A painting from the artist Artemisia Gentileschi, with light on the figures in the foreground and an inky black background.
Artemisia Gentileschi’s painting ‘Judith Slaying Holofernes’ may also slay some of the artist’s demons.
It’s an image remarkable both for its ferocity and exquisite execution. The painting, dated 1620, demonstrates the artist’s technical brilliance while depicting an execution described in the Bible.
In her 1620 painting, “Judith Slaying Holofernes,” Artemisia Gentileschi captures the Old Testament tale in which Judith saves her village from marauding Syrian forces by decapitating General Holofernes in his tent with the help of her maid, Abra. The style highlights the painting’s subjects against dark surroundings. It’s one of the artist’s most famous works, and may also have served as a personal catharsis.
Although the artist was well known in her day, she and other women artists from Italy’s Baroque period later fell into obscurity. But now, Artemisia (often referred to by her first name so as not to be confused with Orazio Gentileschi, her father and fellow painter) is experiencing a renaissance of sorts.
This month Forward Theater will premiere Artemisia, a new play the company commissioned from noted playwright Lauren Gunderson. The production, which runs April 13-30, is Forward’s entry into World Premiere Wisconsin, the statewide new play festival that director Jen Uphoff Gray helped create with theater companies from around the state.
But it’s not the only work celebrating the artist and her influence that has a Madison connection.
In 2017, Laura Schwendinger, professor of composition at UW’s Mead Witter School of Music, debuted her opera, also called Artemisia, in New York City. This year, Schwendinger and Ginger Strand, her librettist, won the prestigious Charles Ives Opera Prize from the American Academy of Arts and Letters for the opera. Schwendinger would love to see a Madison production.
“The story of Artemisia hit me when I was an artist-in-residence in Rome in 2009,” says Schwendinger, who also paints. “I visited a lot of galleries and was struck by her works like “Judith Slaying Holofernes.” What drew me to her is the mindblowing power she has in her paintings. It puts women into a different category than their male contemporaries.”
Artemisia was the first female member of Florence’s prestigious Accademia di Arte del Disegno. However, historical accounts remembered her for centuries as a teenage victim of rape by another artist, Agostino Tassi. A friend of Artemisia’s father, Tassi found the 17-year-old at home one day and assaulted her.
Following the rape, Tassi promised to marry Artemisia. But when Tassi reneged on his promise, Artemisia’s father pressed charges against Tassi, not for violating his daughter, but for shaming his family. The lawsuit, highly unusual for the time, resulted in protracted proceedings. Tassi eventually was sentenced to one year in prison and banished from Rome, but the sentence was never carried out.
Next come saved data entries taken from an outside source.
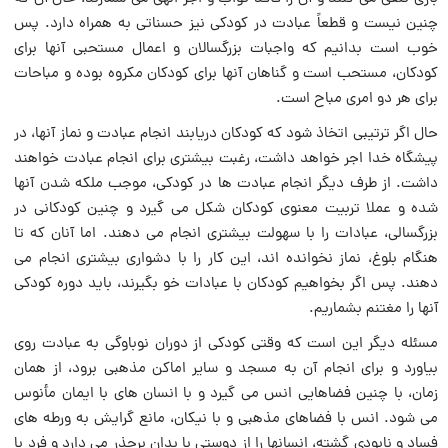
چنین نیست و قطعاً عبادت در کودکی نیز حسناتی به همراه دارد. پس
خوب است بدانیم که واجبات بزرگسالان و اعمال مستحبی آنها برای
کودکان، مستحب است و گناهان آنها برای کودکان مکروه بوده و مباحات
برای هر دو امری مباح است.
حال اگر ترتیبی اتخاذ شود که کودکان دریابند انجام عبادت و نماز آنها، در
پیشگاه خدا اجر خواهد داشت، رغبت بیشتری برای انجام عبادت خواهند
داشت. از طرف دیگر انجام عبادت ها در کودکی، موجب ملکه شدن آنها
شده و عملا تربیت معنوی کودکان شکل می گیرد و چنین کودکانی در
بزرگسالی، عبادات را با سهولت بیشتری انجام می دهند. اما آنان که تا
هنگام بلوغ، نماز نخوانده اند، این کار را با دشواری بیشتری انجام می
دهند. پس اگر بخواهیم کودکان با عبادات خو بگیرند، باید دوره کودکی
آنها را مغتنم بشماریم.
مسئله دیگر این است که وقتی کودکی از دوران نوباوگی به عبادت روی
بیاورد و برای انجام آن به مسجد و سایر اماکن مذهبی برود، از همان
زمان، با چنین فضاهایی انس می گیرد و با انسان های با ایمان مأنوس
می شود. انس با فضاهای مذهبی و با نیکان، مانع گرایش به ورطه های
فساد و نابودی گشته، انسانها را از دوستی با بدان برحذر می دارد و فرد با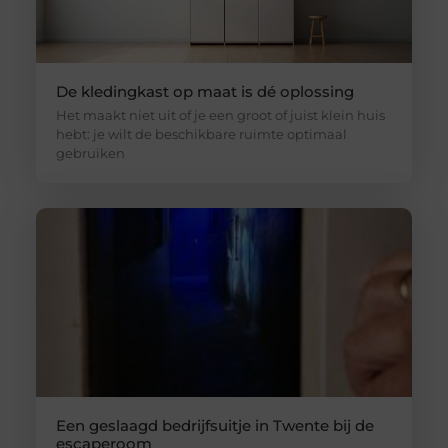
De kledingkast op maat is dé oplossing
Het maakt niet uit of je een groot of juist klein huis
hebt: je wilt de beschikbare ruimte optimaal
gebruiken
Een geslaagd bedrijfsuitje in Twente bij de
escaperoom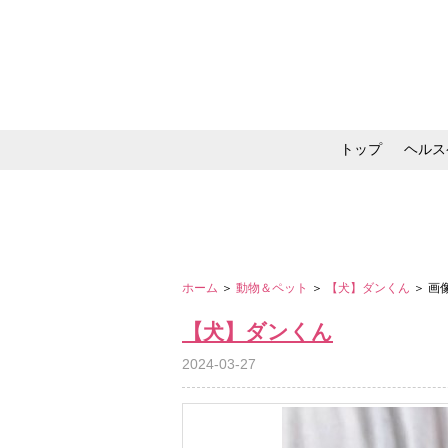
トップ
ヘルス
メイク・コスメ・スキ
ホーム
＞
動物＆ペット
＞
【犬】ダンくん
＞ 画
【犬】ダンくん
2024-03-27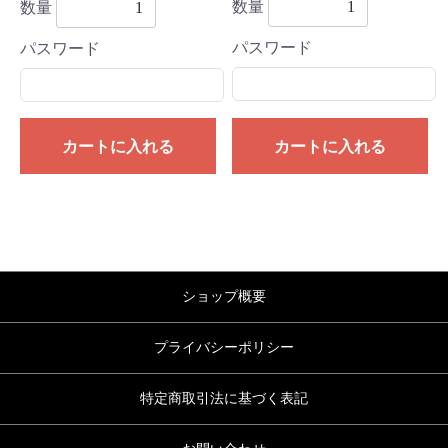
数量
数量
パスワード
パスワード
カートに入れる
カートに入れる
ショップ概要
プライバシーポリシー
特定商取引法に基づく表記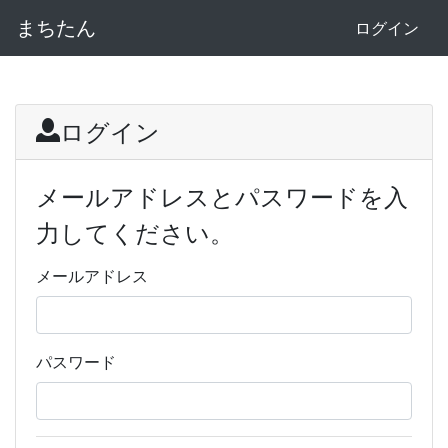
まちたん
ログイン
ログイン
メールアドレスとパスワードを入
力してください。
メールアドレス
パスワード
Artemisia would go on to have a successful career, rare for a female painter in her time. At age 27, she painted “Judith Slaying Holofernes,” in which her facial likeness appears on the figure of Judith taking a broadsword to Holofernes’s neck. Some art historians speculate that Holofernes’ face bears the likeness of Tassi.
Schwendinger’s opera includes both the rape and Artemisia’s life as a painter.
Forward’s Gray and playwright Gunderson both discovered the artist from a 2020 piece by Rebecca Mead in The New Yorker. “A Fuller Picture of Artemisia Gentileschi” sparked an immediate conversation between them.
“Artemisia’s trauma is not the most important thing we should take away from this story,” Gray says. “What I find compelling is that it introduces us to a talented and powerful woman who endured trauma but went on to have an incredible and empowered career.”
Gunderson calls her play “a story about a father and daughter, and not an easy one at that. It explores those prickly, hard relationships that bring out the best and worst in us and can often surprise us in moments of crisis.”
Gunderson, whose plays often center on feminist themes, says that imagining the story for the stage let her write about “resilience, ambition, ardor, desperation and bravado.” She calls Artemisia “a radically visionary artist who kept reinventing how stories were told on canvas. That’s what Forward and I are doing with the play as well, and incorporating her paintings as well as her life felt like we were telling the story together.”
The playwright hopes audiences will sense “the power of a woman fighting for — to quote Gentileschi herself — control of her being.”
In March, Gunderson spent a week in Madison working with the cast and crew, tweaking language, sculpting scenes, and refining the production’s purpose. It was a rare opportunity for both the playwright and actors, Gray says, and a perfect way to understand and embrace the play’s main character.
“If there’s a moral to this story, it’s the idea of resilience and not letting one circumstance define your life,” Gray adds. “I want the theater audiences to feel joy and pleasure that they just got to spend 90 minutes in the company of this incredible woman.”